> Aim of the exercise
Lines before the one holding "Altre pubblicazioni" are not wanted. Please copy that line and everything after it to the end of the records, exactly, skipping pictures.

> The records
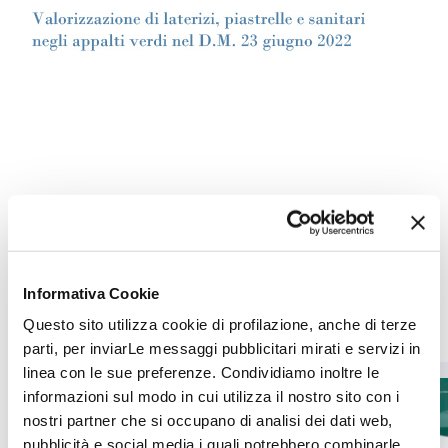
Informativa Cookie
Altre pubblicazioni
Questo sito utilizza cookie di profilazione, anche di terze
parti, per inviarLe messaggi pubblicitari mirati e servizi in
linea con le sue preferenze. Condividiamo inoltre le
CER il giornale della
informazioni sul modo in cui utilizza il nostro sito con i
ceramica n. 417
nostri partner che si occupano di analisi dei dati web,
pubblicità e social media i quali potrebbero combinarle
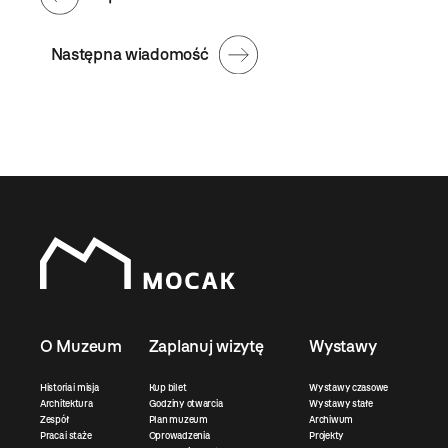
Następna wiadomość
O Muzeum
Zaplanuj wizytę
Wystawy
Historia i misja
Kup bilet
Wystawy czasowe
Architektura
Godziny otwarcia
Wystawy stałe
Zespół
Plan muzeum
Archiwum
Praca i staże
Oprowadzenia
Projekty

> Your response
Altre pubblicazioni
Questo sito utilizza cookie di profilazione, anche di terze
parti, per inviarLe messaggi pubblicitari mirati e servizi in
linea con le sue preferenze. Condividiamo inoltre le
CER il giornale della
informazioni sul modo in cui utilizza il nostro sito con i
ceramica n. 417
nostri partner che si occupano di analisi dei dati web,
pubblicità e social media i quali potrebbero combinarle
Następna wiadomość
O Muzeum
Zaplanuj wizytę
Wystawy
Historia i misja
Kup bilet
Wystawy czasowe
Architektura
Godziny otwarcia
Wystawy stałe
Zespół
Plan muzeum
Archiwum
Praca i staże
Oprowadzenia
Projekty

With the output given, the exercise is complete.